だが、春嶽は井伊大老亡き後、見事に復活、幕府の要職に復帰する。幕府から政事総裁職を拝命、幕政に参画したのだ。そして、・参勤交代制の緩和・洋式軍制の採用・幕府職制の改正・京都守護職の新設-などを実施。第十四代将軍家茂による229年ぶりという将軍上洛を実現させた。

ただ、幕末の開国と攘夷、倒幕派勢力の台頭と幕府安泰・朝廷尊崇の理念の狭間で、春嶽の行動自体が振り子のように揺れ動き、そのために当事者たちに絶対の信頼を得られなかったためか、調停役としての春嶽の多くの“労”は報われなかった。

 松平慶永は徳川御三卿、田安家三代斉匡の八男として生まれた。母は閑院宮家木村某の娘礼井。幼名は錦之丞。徳川第十二代将軍家慶の従弟。天保9年、11歳のとき将軍の命で越前福井藩32万石の藩主・松平斉善(なりさわ)の養子となり、斉善の病没後を継承、藩主となった。将軍家慶の一字を賜り慶永、元服して越前守を称したが、隠居後、生涯愛用した雅号「春嶽(しゅんがく)」の方が有名だ。春嶽の生没年は1828(文政11)~1880年(明治23年)。

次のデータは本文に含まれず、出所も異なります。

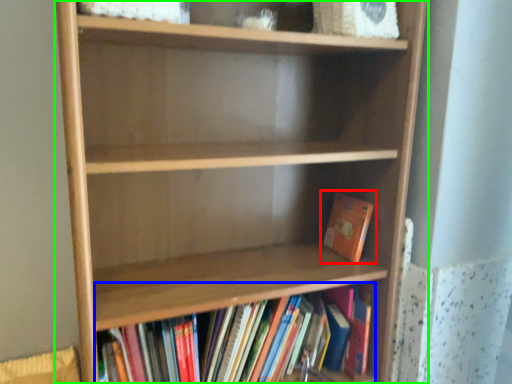
Question: Considering the real-world distances, which object is closest to book (highlighted by a red box)? book (highlighted by a blue box) or shelf (highlighted by a green box).

Choices:
 (A) book
 (B) shelf

Answer: (A)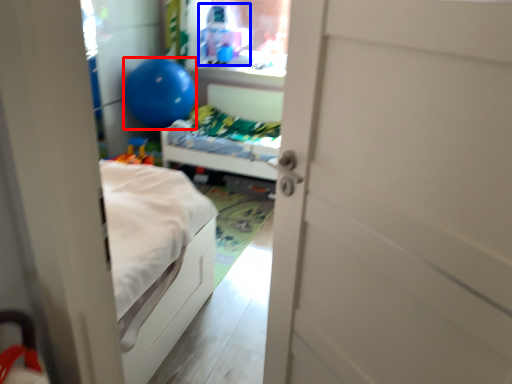
Question: Which object appears closest to the camera in this image, balloon (highlighted by a red box) or toy (highlighted by a blue box)?

Choices:
 (A) balloon
 (B) toy

Answer: (A)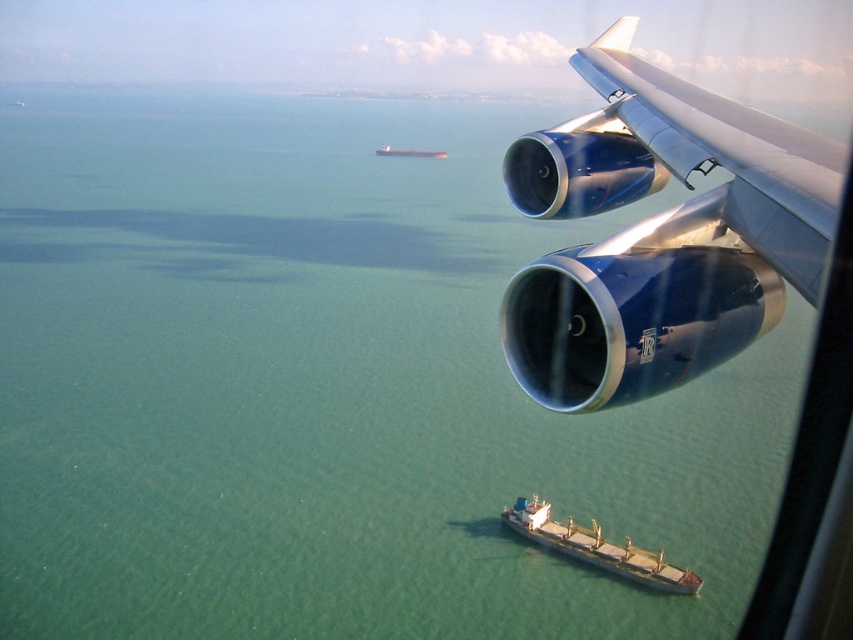
Question: Observing the image, what is the correct spatial positioning of blue metallic engine at upper right in reference to metallic gray ship at center?

Choices:
 (A) above
 (B) below

Answer: (B)

Question: Considering the relative positions of metallic gray ship at lower center and metallic gray ship at center in the image provided, where is metallic gray ship at lower center located with respect to metallic gray ship at center?

Choices:
 (A) above
 (B) below

Answer: (B)

Question: Which point is farther to the camera?

Choices:
 (A) metallic gray ship at center
 (B) blue metallic engine at upper right
 (C) metallic gray ship at lower center

Answer: (A)

Question: Which point is closer to the camera?

Choices:
 (A) metallic gray ship at lower center
 (B) blue metallic engine at upper right

Answer: (B)

Question: Is blue metallic engine at upper right smaller than metallic gray ship at center?

Choices:
 (A) no
 (B) yes

Answer: (B)

Question: Which object is farther from the camera taking this photo?

Choices:
 (A) metallic gray ship at center
 (B) blue metallic engine at upper right

Answer: (A)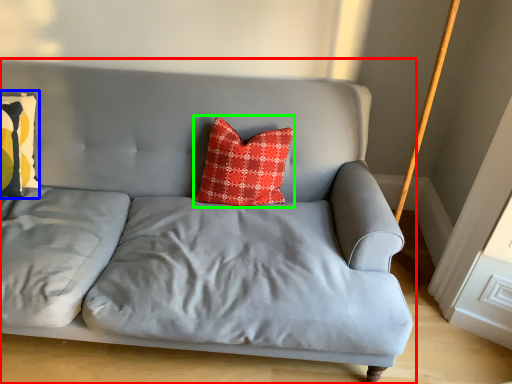
Question: Based on their relative distances, which object is nearer to studio couch (highlighted by a red box)? Choose from pillow (highlighted by a blue box) and pillow (highlighted by a green box).

Choices:
 (A) pillow
 (B) pillow

Answer: (B)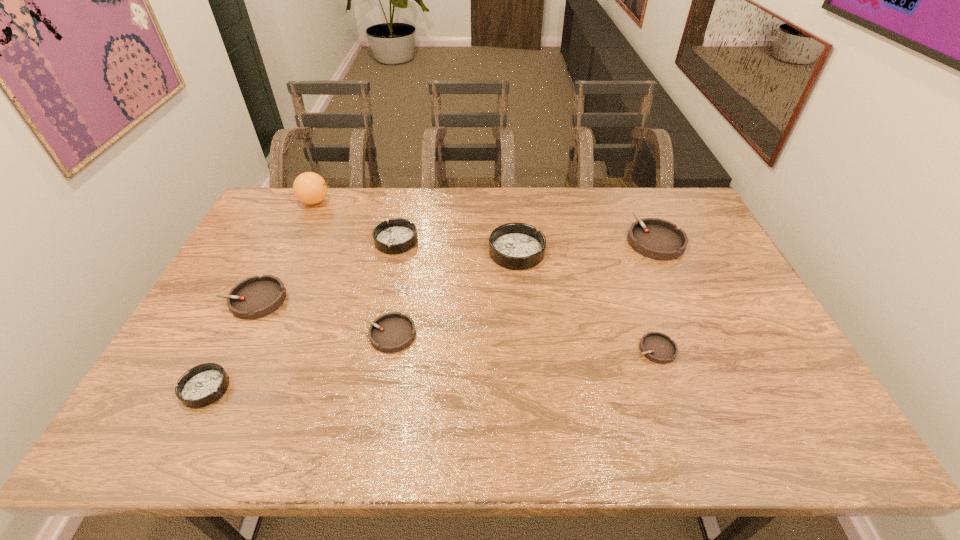
This screenshot has width=960, height=540. In order to click on the farthest object in this screenshot , I will do `click(310, 188)`.

Where is `the tallest object`? the tallest object is located at coordinates (310, 188).

The image size is (960, 540). What are the coordinates of `the farthest gray ashtray` in the screenshot? It's located at (654, 238).

This screenshot has width=960, height=540. In order to click on the rightmost dark ashtray in this screenshot , I will do `click(518, 246)`.

Locate an element on the screen. The image size is (960, 540). the third object from right to left is located at coordinates (518, 246).

At what (x,y) coordinates should I click in order to perform the action: click on the leftmost gray ashtray. Please return your answer as a coordinate pair (x, y). Image resolution: width=960 pixels, height=540 pixels. Looking at the image, I should click on (255, 297).

At what (x,y) coordinates should I click in order to perform the action: click on the second smallest dark ashtray. Please return your answer as a coordinate pair (x, y). This screenshot has width=960, height=540. Looking at the image, I should click on (398, 235).

Find the location of a particular element. The image size is (960, 540). the second smallest gray ashtray is located at coordinates (393, 332).

Where is `the nearest ashtray`? The image size is (960, 540). the nearest ashtray is located at coordinates (202, 385).

At what (x,y) coordinates should I click in order to perform the action: click on the leftmost dark ashtray. Please return your answer as a coordinate pair (x, y). Image resolution: width=960 pixels, height=540 pixels. Looking at the image, I should click on (202, 385).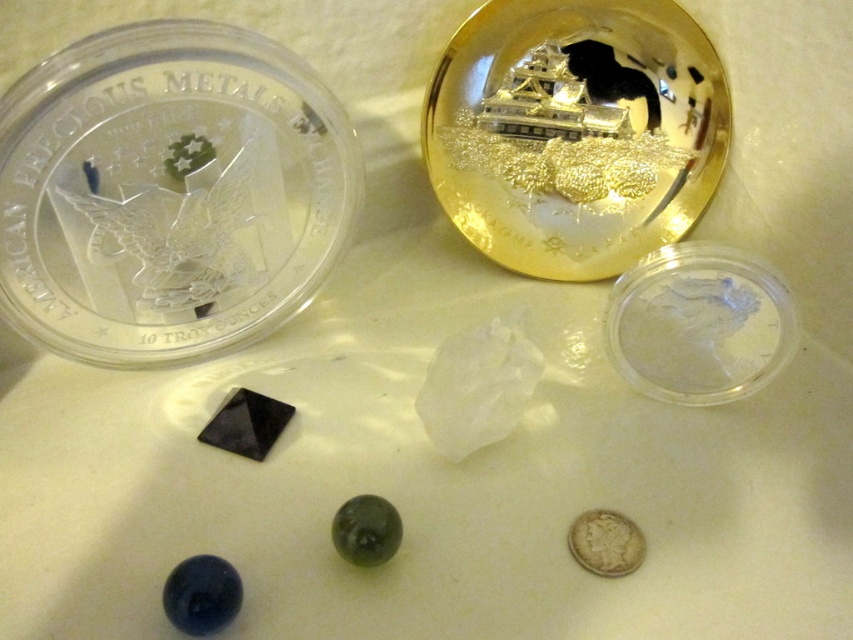
Does gold reflective coin at upper center have a lesser height compared to silver metallic coin at lower right?

No.

The image size is (853, 640). I want to click on gold reflective coin at upper center, so click(575, 131).

Is clear plastic coin at upper left positioned at the back of silver metallic coin at lower right?

No, it is in front of silver metallic coin at lower right.

Who is lower down, clear plastic coin at upper left or silver metallic coin at lower right?

Positioned lower is silver metallic coin at lower right.

You are a GUI agent. You are given a task and a screenshot of the screen. Output one action in this format:
    pyautogui.click(x=<x>, y=<y>)
    Task: Click on the clear plastic coin at upper left
    
    Given the screenshot: What is the action you would take?
    pyautogui.click(x=167, y=193)

Between point (218, 193) and point (474, 104), which one is positioned in front?

Point (218, 193)

Is clear plastic coin at upper left closer to camera compared to gold reflective coin at upper center?

Yes, clear plastic coin at upper left is closer to the viewer.

Is point (51, 296) more distant than point (592, 172)?

No, it is not.

The height and width of the screenshot is (640, 853). Identify the location of clear plastic coin at upper left. (167, 193).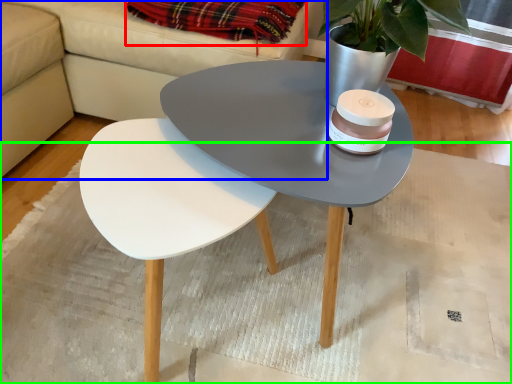
Question: Based on their relative distances, which object is nearer to blanket (highlighted by a red box)? Choose from couch (highlighted by a blue box) and mat (highlighted by a green box).

Choices:
 (A) couch
 (B) mat

Answer: (A)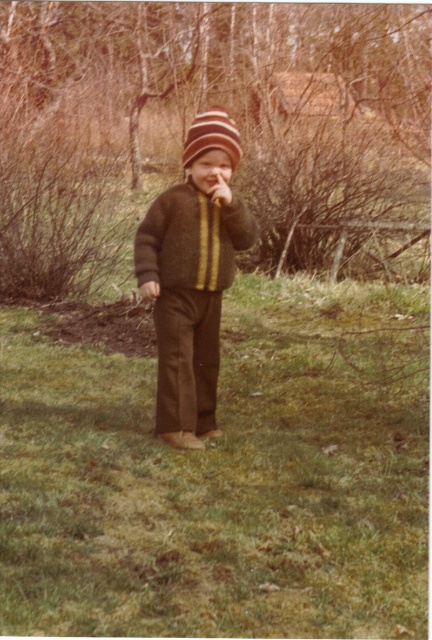
Question: Is knitted brown sweater at center below matte brown nose at center?

Choices:
 (A) yes
 (B) no

Answer: (A)

Question: Is striped woolen hat at center closer to camera compared to matte brown hand at center?

Choices:
 (A) no
 (B) yes

Answer: (A)

Question: Which is farther from the green grass at center?

Choices:
 (A) striped woolen hat at center
 (B) knitted brown sweater at center
 (C) matte brown hand at center

Answer: (A)

Question: Can you confirm if green grass at center is positioned to the left of matte brown nose at center?

Choices:
 (A) yes
 (B) no

Answer: (B)

Question: Which object appears farthest from the camera in this image?

Choices:
 (A) matte brown hand at center
 (B) matte brown nose at center

Answer: (B)

Question: Which object appears closest to the camera in this image?

Choices:
 (A) matte brown nose at center
 (B) striped woolen hat at center

Answer: (B)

 福井松平家の藩祖・秀康は徳川家康の次男で、嫡男信康早世後、三男秀忠の唯一の兄で、豊臣秀吉の名をもらって結城家に養子に出されていなければ、家康の後継男子としては最年長だった立場だ。慶永は16歳で初入国し、90万両の負債を抱えた福井藩財政立て直しのため、近侍御用役に股肱の臣、中根雪江をはじめ、村田万寿、若手の逸材、橋本左内、三岡三四郎(後の由利公正)らを登用。また、「国是三論」を著した横井小楠を熊本から顧問として招き、洋式兵制の導入や種痘館、藩校明道館を創設。殖産興業策を推進して開明的藩政指導を行った。

 春嶽は幕末、幕政に参画してからは島津久光、山内容堂、伊達宗城らとともに有力賢候の一人として一目置かれたが、労多くあまり成果は挙げられなかった。彼の持論でもあった政権返上は、土佐の懸案を容れた大政奉還奏上によって実現、次いで王政復古の大号令が発せられる。ここで十五代将軍徳川慶喜の「辞官納地」が挙げられると、春嶽は徳川家のために抗議、慶喜の朝政参加を図ろうと努めたが、鳥羽伏見の戦いが勃発。遂に慶喜は朝敵となって政治復権の道は断たれた。

 春嶽は維新後、明治新政府側において徳川家の救済に尽力。内国事務総督、議定となり、明治2年、民部卿、大蔵卿を兼ね、大学別当兼侍続となった。だが、明治3年、一切の官職を辞して以後、文筆生活に入った。「逸事史輔」などの幕末維新史の記録、武家風俗史上、貴重な著述類を執筆。また伊達宗城らと「徳川礼典録」を編纂、注目すべき業績を残した。